La guerre contre le slop, un combat de longue date
Le « slop », ce contenu médiocre, générique et produit en masse qui inonde le web, n'est pas une invention de l'IA générative. Il existait bien avant. L'IA n'a fait que le rendre massivement plus scalable. Google a donc de l'expérience dans cette lutte, notamment contre le spam. Le défi aujourd'hui : l'IA peut produire d'excellent contenu comme du contenu inutile. Google doit trier, détecter, valoriser le bon. Et les éditeurs, de leur côté, ont une responsabilité : produire du contenu de qualité qui mérite d'être mis en avant.

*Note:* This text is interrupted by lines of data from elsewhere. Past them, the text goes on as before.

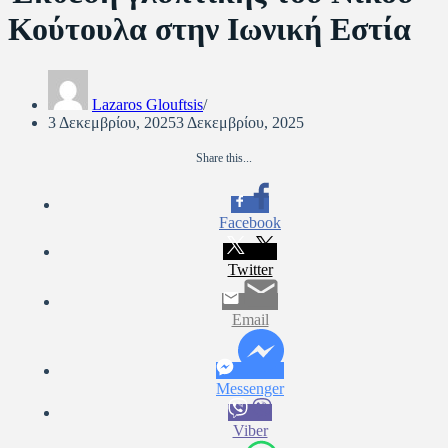
Κούτουλα στην Ιωνική Εστία
Lazaros Glouftsis
3 Δεκεμβρίου, 2025
3 Δεκεμβρίου, 2025
Share this...
Facebook
Twitter
Email
Messenger
Viber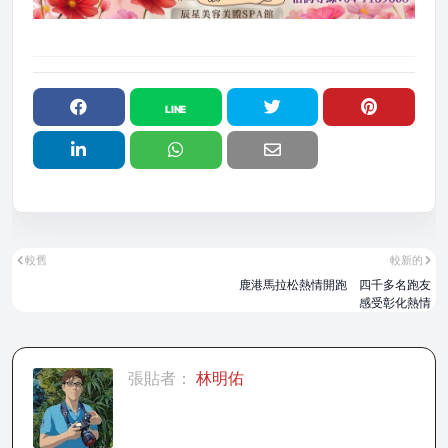
較舊
較新的
鹿港馬拉松熱情開跑 四千多名跑友
感受彰化熱情
張貼者：
林明佑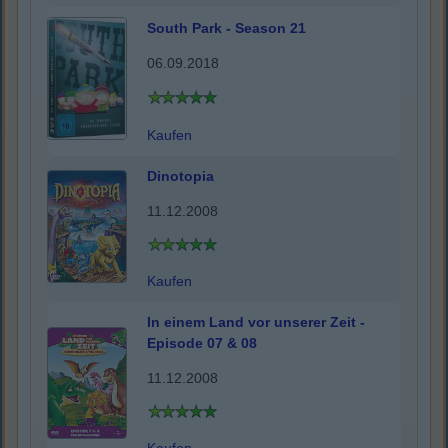
South Park - Season 21
06.09.2018
Kaufen
Dinotopia
11.12.2008
Kaufen
In einem Land vor unserer Zeit -
Episode 07 & 08
11.12.2008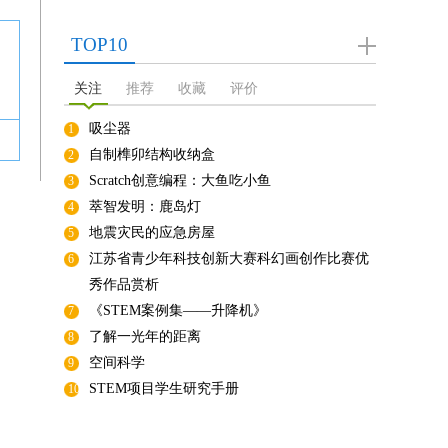
TOP10
关注
推荐
收藏
评价
吸尘器
1
自制榫卯结构收纳盒
2
Scratch创意编程：大鱼吃小鱼
3
萃智发明：鹿岛灯
4
地震灾民的应急房屋
5
江苏省青少年科技创新大赛科幻画创作比赛优
6
秀作品赏析
《STEM案例集——升降机》
7
了解一光年的距离
8
空间科学
9
STEM项目学生研究手册
10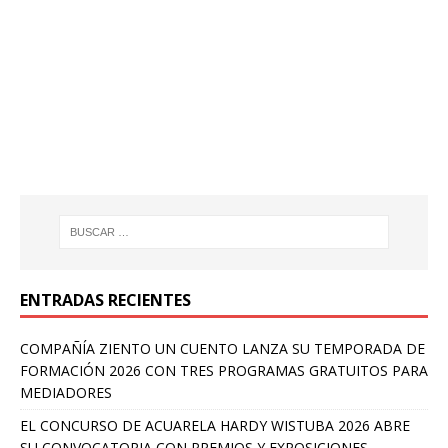
ENTRADAS RECIENTES
COMPAÑÍA ZIENTO UN CUENTO LANZA SU TEMPORADA DE
FORMACIÓN 2026 CON TRES PROGRAMAS GRATUITOS PARA
MEDIADORES
EL CONCURSO DE ACUARELA HARDY WISTUBA 2026 ABRE
SU CONVOCATORIA CON PREMIOS Y EXPOSICIONES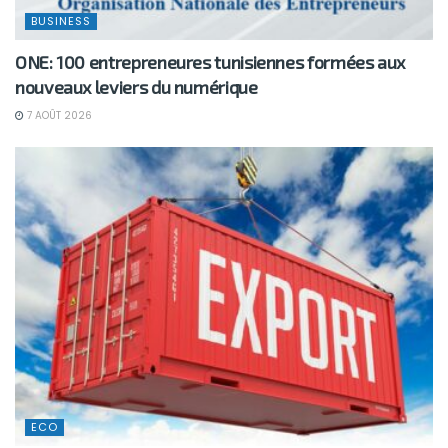
BUSINESS
ONE: 100 entrepreneures tunisiennes formées aux
nouveaux leviers du numérique
7 AOÛT 2026
ECO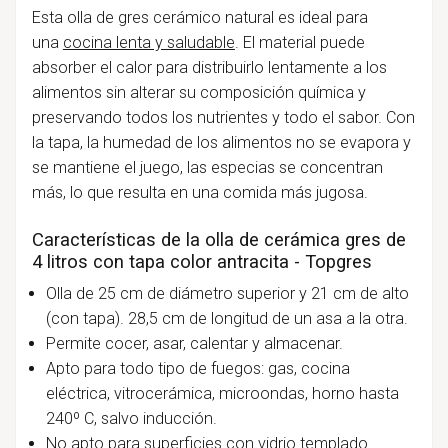
Esta olla de gres cerámico natural es ideal para
una
cocina lenta y saludable
. El material puede
absorber el calor para distribuirlo lentamente a los
alimentos sin alterar su composición química y
preservando todos los nutrientes y todo el sabor. Con
la tapa, la humedad de los alimentos no se evapora y
se mantiene el juego, las especias se concentran
más, lo que resulta en una comida más jugosa.
Características de la olla de cerámica gres de
4 litros con tapa color antracita - Topgres
Olla de 25 cm de diámetro superior y 21 cm de alto
(con tapa). 28,5 cm de longitud de un asa a la otra.
Permite cocer, asar, calentar y almacenar.
Apto para todo tipo de fuegos: gas, cocina
eléctrica, vitrocerámica, microondas, horno hasta
240º C, salvo inducción.
No apto para superficies con vidrio templado.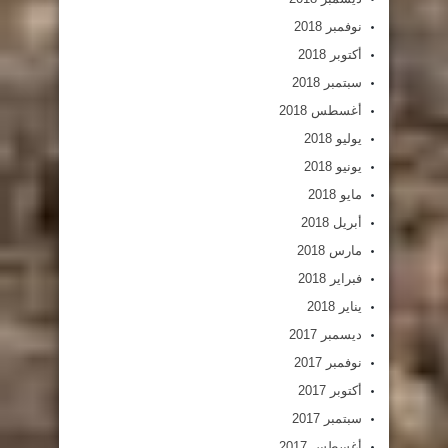
نوفمبر 2018
أكتوبر 2018
سبتمبر 2018
أغسطس 2018
يوليو 2018
يونيو 2018
مايو 2018
أبريل 2018
مارس 2018
فبراير 2018
يناير 2018
ديسمبر 2017
نوفمبر 2017
أكتوبر 2017
سبتمبر 2017
أغسطس 2017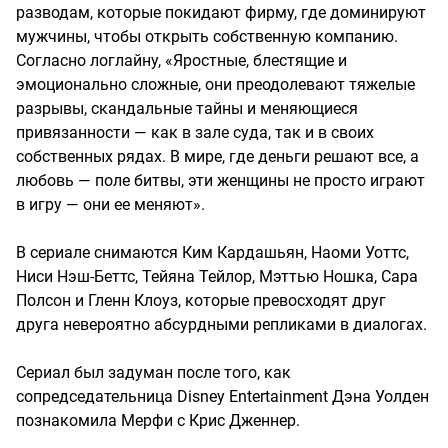
разводам, которые покидают фирму, где доминируют
мужчины, чтобы открыть собственную компанию.
Согласно логлайну, «Яростные, блестящие и
эмоционально сложные, они преодолевают тяжелые
разрывы, скандальные тайны и меняющиеся
привязанности — как в зале суда, так и в своих
собственных рядах. В мире, где деньги решают все, а
любовь — поле битвы, эти женщины не просто играют
в игру — они ее меняют».
В сериале снимаются Ким Кардашьян, Наоми Уоттс,
Ниси Нэш-Беттс, Тейяна Тейлор, Мэттью Ношка, Сара
Полсон и Гленн Клоуз, которые превосходят друг
друга невероятно абсурдными репликами в диалогах.
Сериал был задуман после того, как
сопредседательница Disney Entertainment Дэна Уолден
познакомила Мерфи с Крис Дженнер.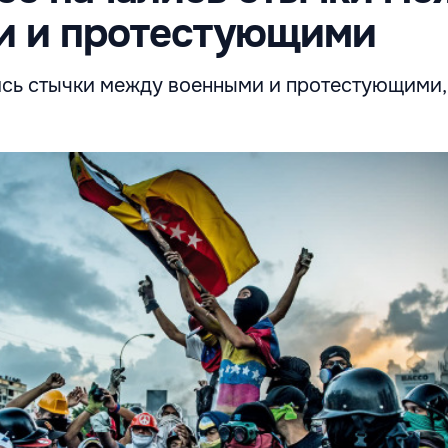
и и протестующими
ись стычки между военными и протестующими,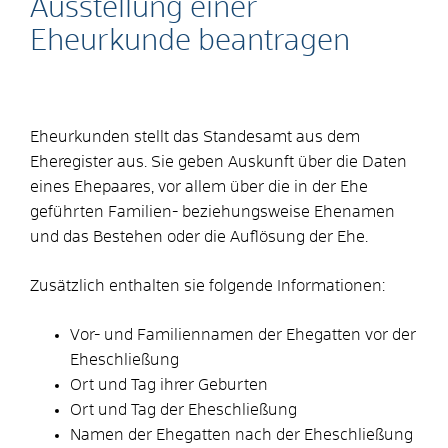
Ausstellung einer
Eheurkunde beantragen
Eheurkunden stellt das Standesamt aus dem
Eheregister aus. Sie geben Auskunft über die Daten
eines Ehepaares, vor allem über die in der Ehe
geführten Familien- beziehungsweise Ehenamen
und das Bestehen oder die Auflösung der Ehe.
Zusätzlich enthalten sie folgende Informationen:
Vor- und Familiennamen der Ehegatten vor der
Eheschließung
Ort und Tag ihrer Geburten
Ort und Tag der Eheschließung
Namen der Ehegatten nach der Eheschließung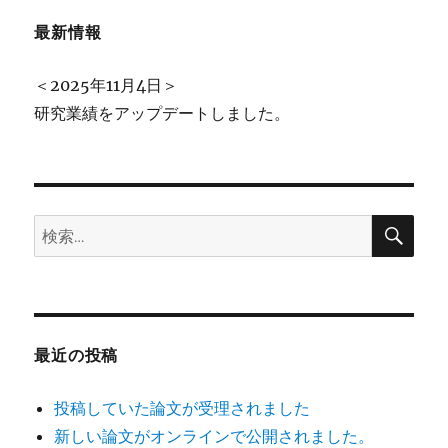
最新情報
＜2025年11月4日＞
研究業績をアップデートしました。
検
検
索
索:
最近の投稿
投稿していた論文が受理されました
新しい論文がオンラインで公開されました。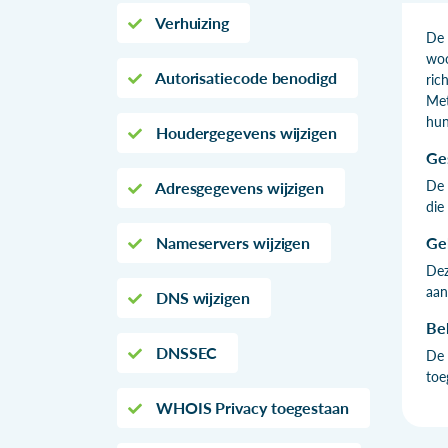
Verhuizing
De 
woo
Autorisatiecode benodigd
ric
Met
hun
Houdergegevens wijzigen
Ge
De 
Adresgegevens wijzigen
die
Nameservers wijzigen
Ge
Dez
aan
DNS wijzigen
Be
DNSSEC
De 
toe
WHOIS Privacy toegestaan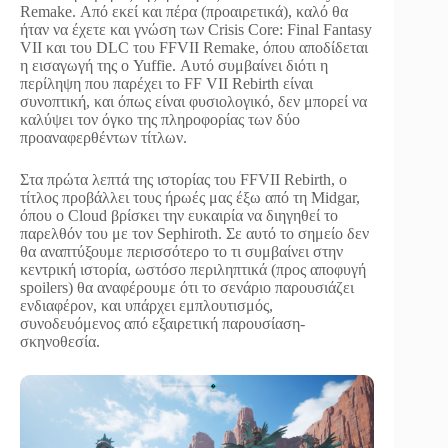
Remake. Από εκεί και πέρα (προαιρετικά), καλό θα
ήταν να έχετε και γνώση των Crisis Core: Final Fantasy
VII και του DLC του FFVII Remake, όπου αποδίδεται
η εισαγωγή της ο Yuffie. Αυτό συμβαίνει διότι η
περίληψη που παρέχει το FF VII Rebirth είναι
συνοπτική, και όπως είναι φυσιολογικό, δεν μπορεί να
καλύψει τον όγκο της πληροφορίας των δύο
προαναφερθέντων τίτλων.
Στα πρώτα λεπτά της ιστορίας του FFVII Rebirth, ο
τίτλος προβάλλει τους ήρωές μας έξω από τη Midgar,
όπου ο Cloud βρίσκει την ευκαιρία να διηγηθεί το
παρελθόν του με τον Sephiroth. Σε αυτό το σημείο δεν
θα αναπτύξουμε περισσότερο το τι συμβαίνει στην
κεντρική ιστορία, ωστόσο περιληπτικά (προς αποφυγή
spoilers) θα αναφέρουμε ότι το σενάριο παρουσιάζει
ενδιαφέρον, και υπάρχει εμπλουτισμός,
συνοδευόμενος από εξαιρετική παρουσίαση-
σκηνοθεσία.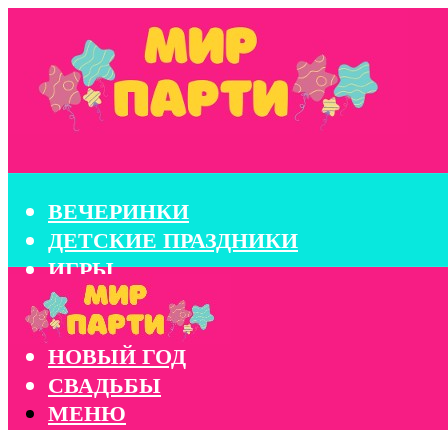
ВЕЧЕРИНКИ
ДЕТСКИЕ ПРАЗДНИКИ
ИГРЫ
КОНКУРСЫ
КОРПОРАТИВЫ
НОВЫЙ ГОД
СВАДЬБЫ
МЕНЮ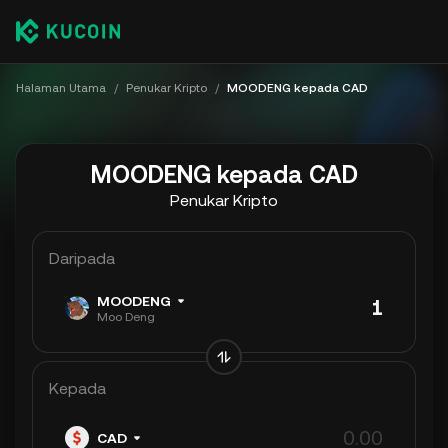
Halaman Utama
/
Penukar Kripto
/
MOODENG kepada CAD
MOODENG kepada CAD
Penukar Kripto
Daripada
MOODENG
Moo Deng
Kepada
CAD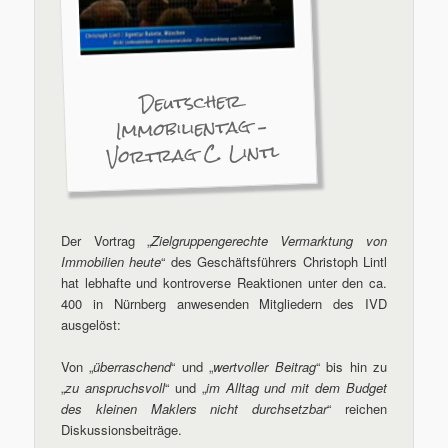
Deutscher
Immobilientag –
Vortrag C. Lintl
Der Vortrag „
Zielgruppengerechte Vermarktung von
Immobilien heute
“ des Geschäftsführers Christoph Lintl
hat lebhafte und kontroverse Reaktionen unter den ca.
400 in Nürnberg anwesenden Mitgliedern des IVD
ausgelöst:
Von „
überraschend
“ und „
wertvoller Beitrag
“ bis hin zu
„
zu anspruchsvoll
“ und „
im Alltag und mit dem Budget
des kleinen Maklers nicht durchsetzbar
“ reichen
Diskussionsbeiträge.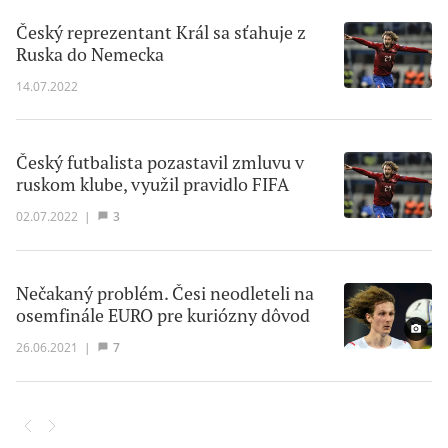
Český reprezentant Král sa sťahuje z
Ruska do Nemecka
14.07.2022
Český futbalista pozastavil zmluvu v
ruskom klube, využil pravidlo FIFA
02.07.2022
|
3
Nečakaný problém. Česi neodleteli na
osemfinále EURO pre kuriózny dôvod
26.06.2021
|
7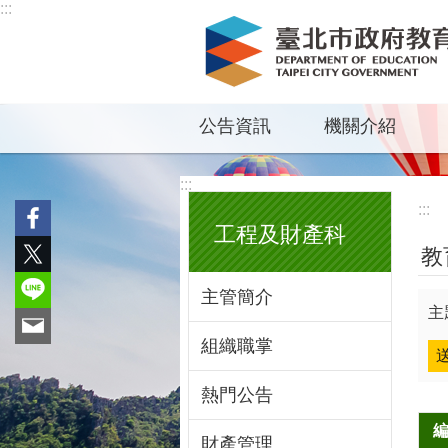
:::
跳到主要內容區塊
公告資訊
機關介紹
:::
:::
工程及財產科
教
主管簡介
主
組織職掌
熱門公告
財產管理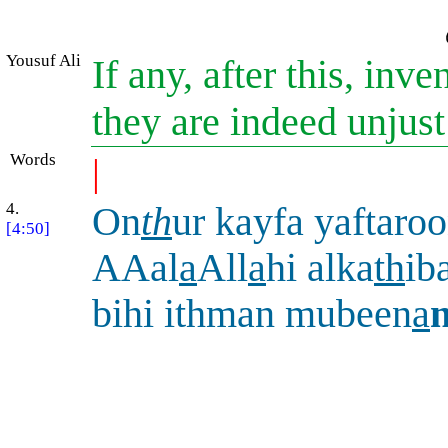
Yousuf Ali
If any, after this, inve
they are indeed unjus
Words
|
4.
On
th
ur kayfa yaftaro
[4:50]
AAal
a
All
a
hi alka
th
ib
bihi ithman mubeen
a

Liz Reid note également un glissement des usages : les internautes se tournent de plus en plus vers le contenu généré par les utilisateurs (UGC) et les podcasts, au détriment des médias traditionnels. Le rôle de Google est de faire remonter ce contenu de qualité, quelle que soit sa forme : texte, audio, vidéo.
La personnalisation, prochain grand chantier de Google
C'est peut-être l'annonce la plus concrète de l'interview. Google travaille sur ce qu'il appelle la « Personal Intelligence », une première brique vers un Search qui s'adapte aux préférences de chaque utilisateur. Concrètement, cela pourrait se traduire par la possibilité d'indiquer à Google les sites que l'on préfère, pour qu'il les mette davantage en avant. Ou encore de s'assurer que les contenus derrière un paywall auquel l'utilisateur est abonné remontent en priorité dans ses résultats, puisque lui seul y a accès.
La patronne de Google Search y voit une opportunité réelle : montrer à chaque utilisateur le contenu qu'il fait confiance, venant des sources qu'il suit. Un chantier ambitieux, qui soulève autant de questions techniques qu'éthiques, mais qui illustre la direction que Google veut prendre face à des concurrents comme ChatGPT.
Google Search croît, malgré tout
Dernier point notable : malgré la multiplication des outils IA,ChatGPT, Perplexity, et d'autres, Google Search continue de croître. Les utilisateurs jonglent entre plusieurs outils, mais ils reviennent aussi sur Google. Ce n'est pas un jeu à somme nulle, répète Liz Reid. Une façon de rassurer, certes, mais aussi de pointer une réalité : changer ses habitudes de recherche prend du temps, et « les habitudes des gens ne sont pas encore solidifiées », comme elle le dit elle-même.